April 23, 2007 – Page 1150
American businesses have found themselves on the front lines of the civil liberties flank in the war on terrorism — and they’re starting to grow restive. A major court challenge to the National Security Agency’s controversial warrantless wiretapping program may leave these companies without the ability to fully defend themselves in court, business groups say, if a recent judge’s ruling becomes a precedent.
So last month, the U.S. Chamber of Commerce filed a friend-of-the-court brief seeking to reverse a ruling by Vaughn Walker, the chief federal district judge for northern California, denying a government motion to dismiss the class action suit, Hepting v. AT & T.
The Electronic Frontier Foundation, a digital privacy rights group, maintains that AT&T Inc. violated communications privacy law when it made client data available to the NSA. The agency took the telephone company’s side and argued that the lawsuit should be dismissed because the NSA was invoking the federal government’s “state secret privilege” — which originates in a 1953 Supreme Court decision granting the government wide discretion to quash legal challenges when it concludes they would harm national security.
But the judge didn’t buy the argument. He concluded that the defendants had already undermined a state secrecy claim by weighing in publicly on the case. “Because of the public disclosures by the government and AT&T,” Walker wrote, “the court cannot conclude that merely maintaining this action creates a ‘reasonable danger’ of harming national security.” The 9th U.S. Circuit Court of Appeals is now reviewing Walker’s ruling.
AT&T’s business allies say that if it stands, the judge’s decision could have wide-ranging implications. “The judicial erosion of the state secrets privilege would seriously undermine this vital cooperative relationship between business and government,” the Chamber warns in its amicus brief. And it further cautions that 85 percent of the nation’s critical infrastructure — communications networks, chemical plants and other potential terrorism targets — is privately owned, with comprehensive security provisions achieved only via the sort of public-private partnerships they say that Walker’s ruling now threatens.
But a number of legal scholars and civil liberties groups view the business groups as crying wolf. After the decision came down last year, Steven Aftergood, the publisher of Secrecy News, noted that Walker’s ruling was unique in striking down the government’s secrecy claim on its merits, rather than a technicality. And the Bush White House has widely asserted state secrets claims in other venues, Aftergood says, which may have diluted its power here. “If the state secrets provision were an automatic ‘Get Out of Jail Free’ card, there would be no need for judges,” he says.
The Chamber hasn’t offered further comment on the case.
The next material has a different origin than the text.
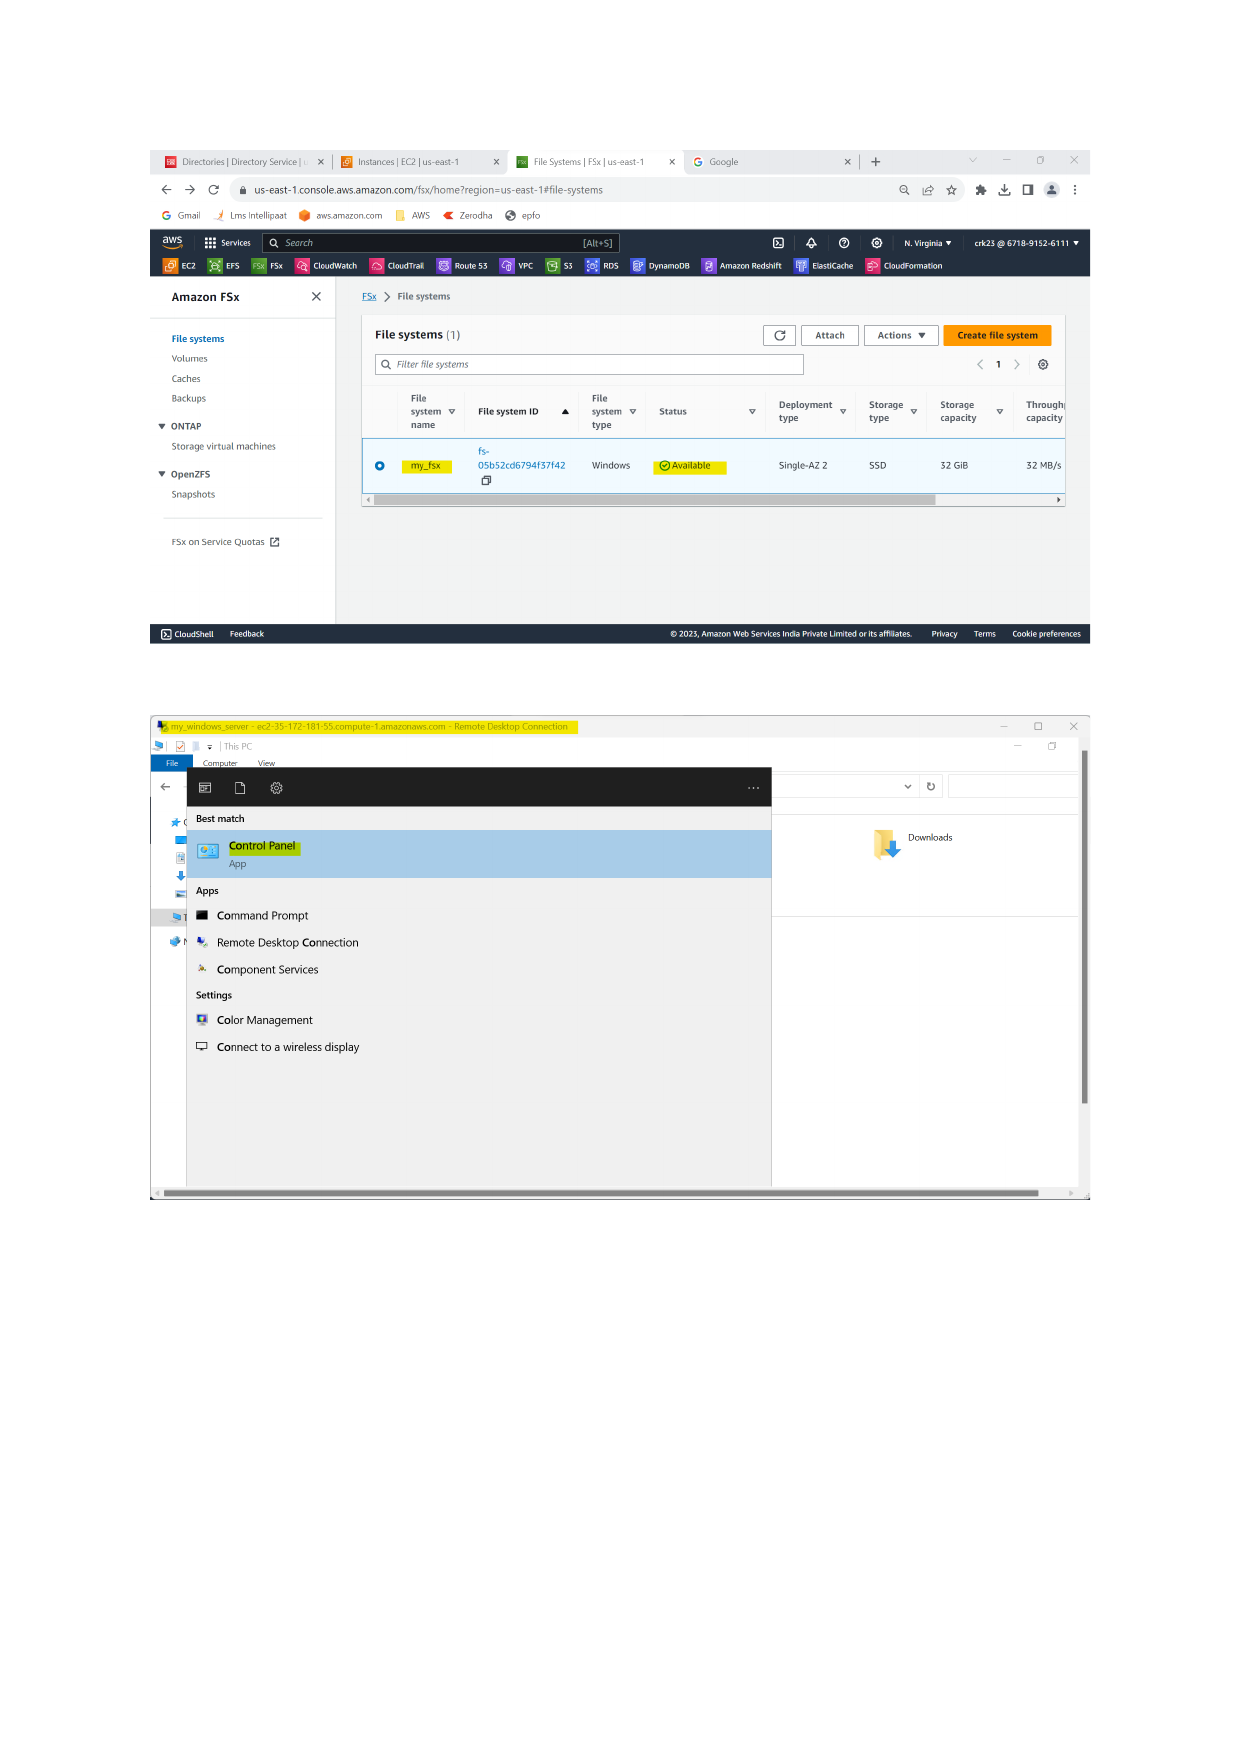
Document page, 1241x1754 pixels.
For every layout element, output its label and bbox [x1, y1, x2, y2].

picture [150, 715, 1091, 1200]
picture [150, 150, 1091, 644]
But others in the private sector agree that without the secrecy claim, businesses facing legal actions would not be able to mount full-throated defenses that rely on references to classified materials. “What it potentially does is have a chilling effect on any company against working with the government to protect our national security,” says Timothy R. Sample, president of the Intelligence and National Security Alliance, which represents executives from all the nation’s top intelligence contractors.
Sample — who was staff director of the House Intelligence Committee when it was chaired by Porter J. Goss, the Florida Republican who went on to head the CIA — contends that Walker’s ruling presents another big legal roadblock: a passage suggesting that the defendants “might disclose, either deliberately or accidentally, other pertinent information about the communication records program as this litigation proceeds.” That could serve “as a dangerous precedent of presuming future leaks,” Sample says. He says his group will either join the Chamber’s amicus brief or mount its own offensive against the decision by Walker, who was put on the bench in 1989 by President George Bush.
He may not have much longer to decide. The Electronic Frontier Foundation files its appeal briefs this week. And the administration has renewed its request that lawmakers enact a shield law stifling lawsuits against businesses involved in post-Sept. 11 surveillance initiatives — even though Congress’ new Democratic majority could well derail it.
Digital privacy advocates say the solution isn’t a shield, but more sunlight. “There shouldn’t be anything classified about whether or not a phone company has provided confidential data on its customers to the security branches,” says Larry Fahn, executive director of As You Sow, an advocacy group that has gone after AT&T with the Securities and Exchange Commission over its involvement in the NSA program. “In my view, when in doubt, businesses — like everyone else — should err on the side of full disclosure and transparency.”